• Text provided:
The African Development Fund (ADF), the concessional loan window of the African Development Bank (ADB) Group, has just released 2.1 million dollars to finance a climate resilience program in Mauritania. In this Sahelian country, the phenomenon is manifested by the multiplication of drought episodes.

Mauritania is one of the African countries most affected by climate change, which is manifested by an increase in drought episodes. To enable the population to adapt and adjust their activities to this climate disruption, the African Development Fund (ADF) has just released 2.1 million dollars for the Disaster Risk Financing Program.

The concessional loan window of the African Development Bank (ADB) Group has released these funds as part of its Africa Disaster Risk Financing Programme (ADRiFi). This program launched by the pan-African bank aims to prevent and better respond to disasters, to review the adaptation measures taken at the national and sub-national levels to protect the environment. The program also aims to build the capacity of stakeholders in assessing the risks and expenditures related to climate change.

Risk management in the agricultural sector

In Mauritania, ADF financing should make it possible to take out an insurance policy indexed to drought risk. It will also enable the development of climate change risk management solutions; support for access to disaster risk transfer mechanisms; and program management and coordination.

[Collection entries]
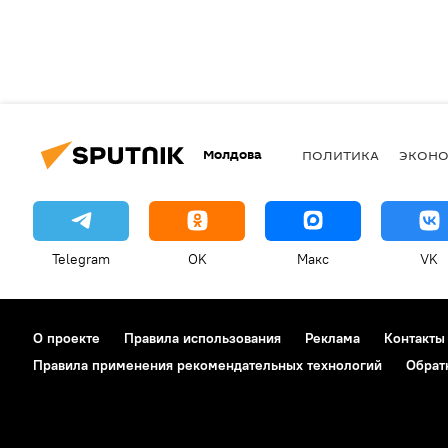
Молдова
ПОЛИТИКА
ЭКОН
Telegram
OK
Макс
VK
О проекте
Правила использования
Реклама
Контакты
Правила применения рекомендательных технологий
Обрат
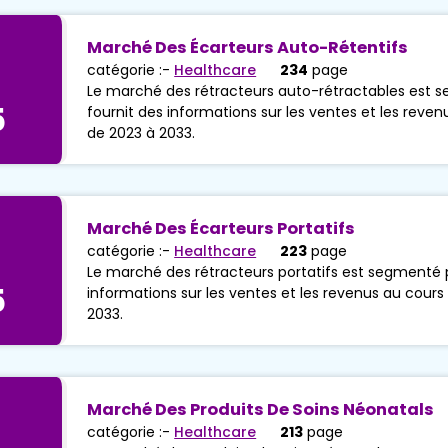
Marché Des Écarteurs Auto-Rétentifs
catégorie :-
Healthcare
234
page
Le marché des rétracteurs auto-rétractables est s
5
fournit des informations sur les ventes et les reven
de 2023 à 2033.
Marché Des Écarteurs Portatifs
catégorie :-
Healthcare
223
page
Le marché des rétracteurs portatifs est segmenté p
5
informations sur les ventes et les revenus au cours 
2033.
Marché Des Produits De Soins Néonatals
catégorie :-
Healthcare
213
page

...

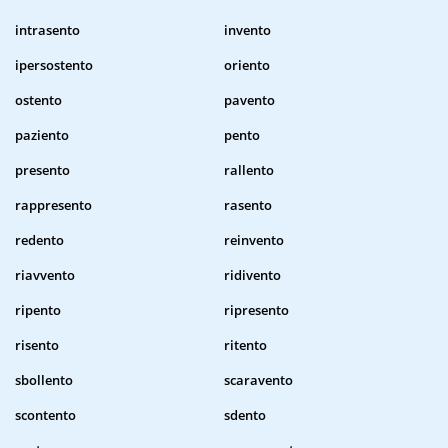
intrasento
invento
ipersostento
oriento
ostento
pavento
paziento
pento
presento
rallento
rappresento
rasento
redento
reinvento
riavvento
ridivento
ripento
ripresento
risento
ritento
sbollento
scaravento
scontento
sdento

• Your instructions: Pick up the text on the African Development Fund's climate resilience financing in Mauritania and continue it from its last sentence. The items are separate material and are not part of the Mauritania climate financing text.

• Answer to this problem:
This insurance should protect the Mauritanian economy from drought-related shocks at a time when the country is also facing the Covid- 19 pandemic: “ADRiFi Mauritania will provide timely and effective first aid services to targeted beneficiaries in disaster-affected communities. It will build resilience to drought-related disasters in Mauritania,” said Atsuko Toda, the AfDB’s Director for Agricultural Finance and Rural Development.

Mauritania’s risk insurance policy will be held by the African Risk Capacity Agency (ARC), the AfDB’s partner in the ADRiFi program. The Saharo-Sahelian country is experiencing recurrent droughts that affect its agriculture, plunging the population into food insecurity. According to the ADB, in 2017, 28% of Mauritanians were food insecure.

Climate risk management solutions

According to the ADB, the implementation of climate risk management solutions will be done in two ways: by strengthening national capacity to better understand the risk of drought and implement contingency plans, “and by collecting more accurate agro climatic data that can be used to adjust the indexed insurance policy, on the other hand.” Technical staff and decision-makers will benefit from capacity building that will be useful for more effective modelling of drought-related disaster risks in Mauritania.

“As part of the second component, ADRiFi will finance the payment of 50% of the insurance policy premium for the years 2020 and 2021 and will help mobilize resources to set up a response mechanism to the food crisis,” adds the ADB.